Bu iğrenç teyzelerin size bir gün iyi olduklarını söylemesi dileklerimle:)

29 Kasım 2009 Pazar

ilk yazı heyecanı

Sevgili blog okuyucularım,

Tamam belki daha iki izleyicim var, belki onlar bile beni okumuyor. Olsun okuyucularım yine de size sesleniyorum. Bu blogu littleiv adlı kardeş blogu (ya da abi demeliyim) okurken karşıma çıkan sayfaya kanarak açmaya karar verdim. Bu sayfada 'sen de blog aç', 'en birinci blog senin olsun', 'blogu olmayan ölsün' içerikli yazılar yer aldığından kendimi pek bir zorunlu hissettim. Ama iyi ki de açmışım değil mi? Kendin yaz, kendin oku nereye kadar? Paylaşımcı olmak gerek.

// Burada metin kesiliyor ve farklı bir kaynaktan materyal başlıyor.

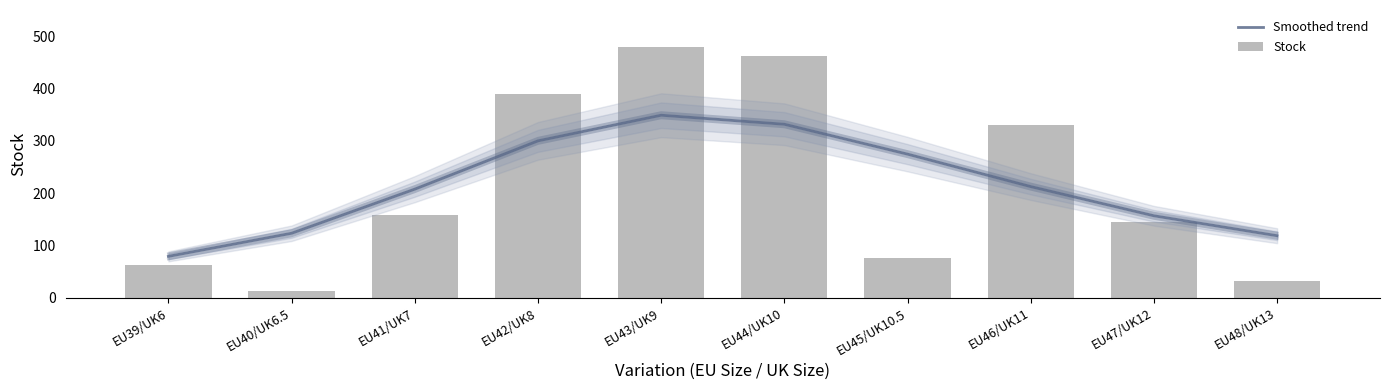

Is the value of Smoothed trend at EU47/UK12 greater than the value of Stock at EU39/UK6?

Yes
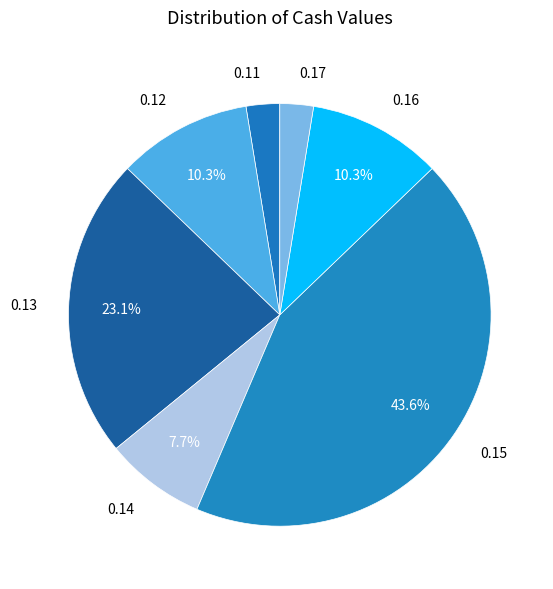

Count the number of slices in the pie.

7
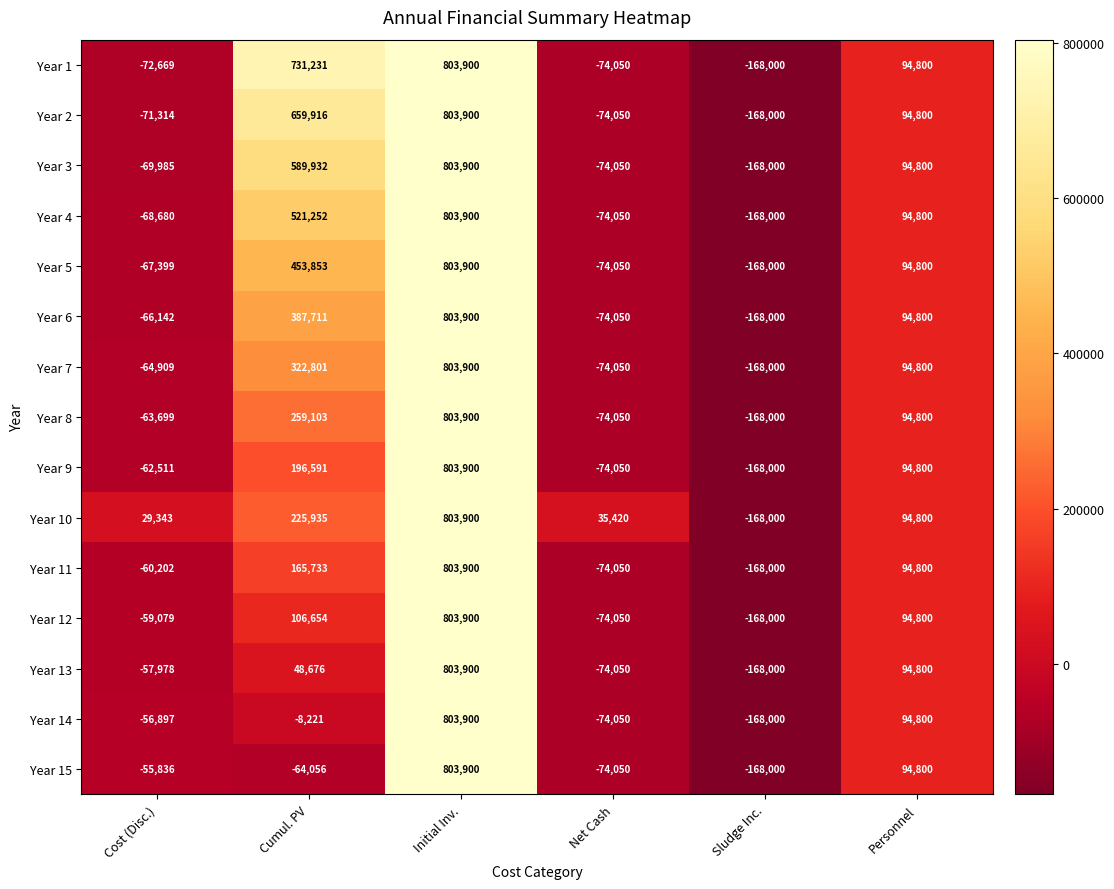

What is the difference between the second highest and minimum values in the Year 11 series?

333733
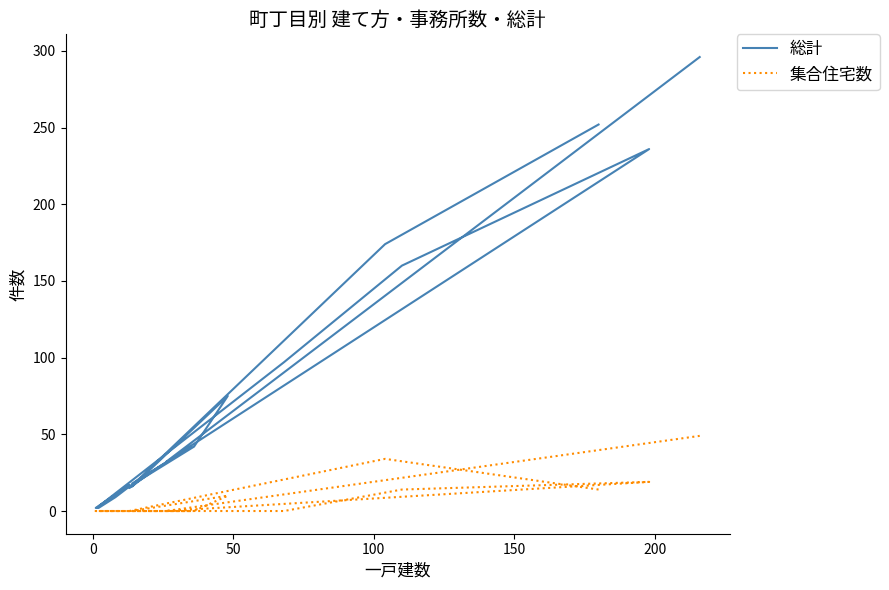

In 集合住宅数, how many points are lower than both neighbors (excluding endpoints)?

1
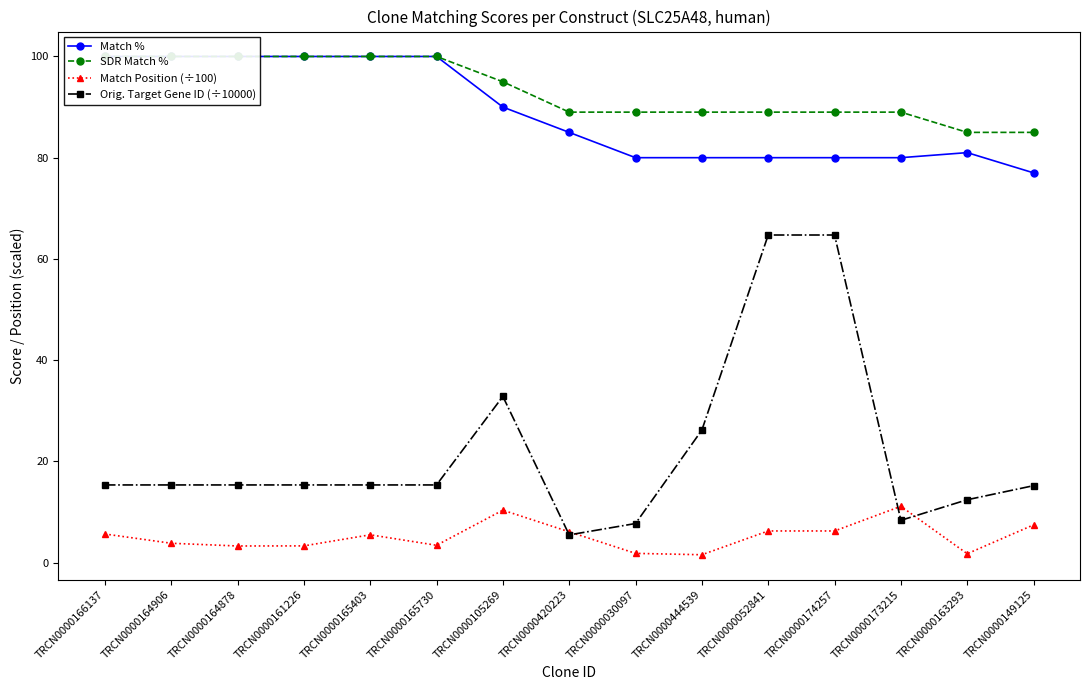

The Match Position (÷100) series shows 3.3 at TRCN0000161226. True or false?

True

Bu günden itibaren sizinle dertlerimi, üzüntülerimi, sevinçlerimi ve daha nicelerini paylaşıcam. Çok heyecanlısınız değil mi? Ben de öyle. Umarım başladığım bu yolda sizler de desteklerinizi esirgemezsiniz.

Sizi seviyorum.xoxo gossip girl.ekehekeh.